Task to complete:
Can you recast the entries below, starting at the very first line and ending at the line that contains "The time is 19 h 01 min" (both included), as a JSON list of strings with one string per line and blank lines omitted?

START

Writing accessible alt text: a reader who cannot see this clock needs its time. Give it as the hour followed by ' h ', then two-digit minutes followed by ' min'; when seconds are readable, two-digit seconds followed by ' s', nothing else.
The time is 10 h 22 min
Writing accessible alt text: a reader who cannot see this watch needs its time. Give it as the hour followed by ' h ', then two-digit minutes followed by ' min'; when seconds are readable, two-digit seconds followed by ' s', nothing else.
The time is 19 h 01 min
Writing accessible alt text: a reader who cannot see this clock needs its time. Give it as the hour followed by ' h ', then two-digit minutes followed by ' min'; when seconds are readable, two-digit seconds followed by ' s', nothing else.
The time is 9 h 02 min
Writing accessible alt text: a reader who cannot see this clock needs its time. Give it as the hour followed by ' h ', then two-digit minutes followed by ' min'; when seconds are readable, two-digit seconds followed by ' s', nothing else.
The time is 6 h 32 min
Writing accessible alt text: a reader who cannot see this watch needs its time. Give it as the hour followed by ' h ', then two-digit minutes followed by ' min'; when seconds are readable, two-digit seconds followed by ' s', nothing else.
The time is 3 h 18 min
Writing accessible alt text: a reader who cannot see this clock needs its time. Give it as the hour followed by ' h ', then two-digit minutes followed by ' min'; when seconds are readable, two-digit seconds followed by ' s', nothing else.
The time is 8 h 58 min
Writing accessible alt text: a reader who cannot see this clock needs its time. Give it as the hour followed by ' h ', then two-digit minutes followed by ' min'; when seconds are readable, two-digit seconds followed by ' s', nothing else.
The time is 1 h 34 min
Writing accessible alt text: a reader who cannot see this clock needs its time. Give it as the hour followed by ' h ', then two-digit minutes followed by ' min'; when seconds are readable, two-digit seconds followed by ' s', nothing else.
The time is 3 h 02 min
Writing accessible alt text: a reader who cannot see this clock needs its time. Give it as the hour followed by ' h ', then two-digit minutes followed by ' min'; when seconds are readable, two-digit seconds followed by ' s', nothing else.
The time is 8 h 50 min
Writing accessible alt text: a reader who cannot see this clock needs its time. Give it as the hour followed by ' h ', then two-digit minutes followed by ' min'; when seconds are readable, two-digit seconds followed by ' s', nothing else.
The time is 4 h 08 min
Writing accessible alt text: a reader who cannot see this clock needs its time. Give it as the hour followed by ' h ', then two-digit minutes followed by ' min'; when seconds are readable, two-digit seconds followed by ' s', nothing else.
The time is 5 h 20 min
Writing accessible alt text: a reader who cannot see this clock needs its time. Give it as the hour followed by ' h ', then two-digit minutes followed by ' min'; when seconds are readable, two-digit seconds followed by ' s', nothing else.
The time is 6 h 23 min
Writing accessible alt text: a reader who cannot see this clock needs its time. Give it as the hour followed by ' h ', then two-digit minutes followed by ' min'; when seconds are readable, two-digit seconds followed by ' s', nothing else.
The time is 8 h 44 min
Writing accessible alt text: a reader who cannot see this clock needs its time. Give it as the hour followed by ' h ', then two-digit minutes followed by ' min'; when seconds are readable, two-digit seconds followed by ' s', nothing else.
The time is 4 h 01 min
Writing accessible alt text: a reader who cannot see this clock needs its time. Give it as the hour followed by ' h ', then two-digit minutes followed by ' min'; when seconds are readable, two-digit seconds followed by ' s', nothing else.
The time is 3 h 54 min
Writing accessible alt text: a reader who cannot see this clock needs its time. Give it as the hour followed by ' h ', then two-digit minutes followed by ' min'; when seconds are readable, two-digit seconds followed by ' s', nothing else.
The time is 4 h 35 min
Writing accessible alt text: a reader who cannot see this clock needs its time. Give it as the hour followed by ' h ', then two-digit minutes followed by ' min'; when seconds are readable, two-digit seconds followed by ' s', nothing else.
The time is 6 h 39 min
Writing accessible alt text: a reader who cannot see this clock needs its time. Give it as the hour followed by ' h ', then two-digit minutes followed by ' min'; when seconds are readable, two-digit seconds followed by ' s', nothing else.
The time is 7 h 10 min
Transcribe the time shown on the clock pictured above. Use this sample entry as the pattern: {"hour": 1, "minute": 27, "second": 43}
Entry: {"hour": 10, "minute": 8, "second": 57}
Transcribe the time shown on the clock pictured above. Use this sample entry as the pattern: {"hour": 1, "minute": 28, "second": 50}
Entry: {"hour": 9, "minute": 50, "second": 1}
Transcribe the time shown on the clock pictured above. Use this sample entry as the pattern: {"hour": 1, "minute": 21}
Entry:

END

Correct answer:
[
  "Writing accessible alt text: a reader who cannot see this clock needs its time. Give it as the hour followed by ' h ', then two-digit minutes followed by ' min'; when seconds are readable, two-digit seconds followed by ' s', nothing else.",
  "The time is 10 h 22 min",
  "Writing accessible alt text: a reader who cannot see this watch needs its time. Give it as the hour followed by ' h ', then two-digit minutes followed by ' min'; when seconds are readable, two-digit seconds followed by ' s', nothing else.",
  "The time is 19 h 01 min"
]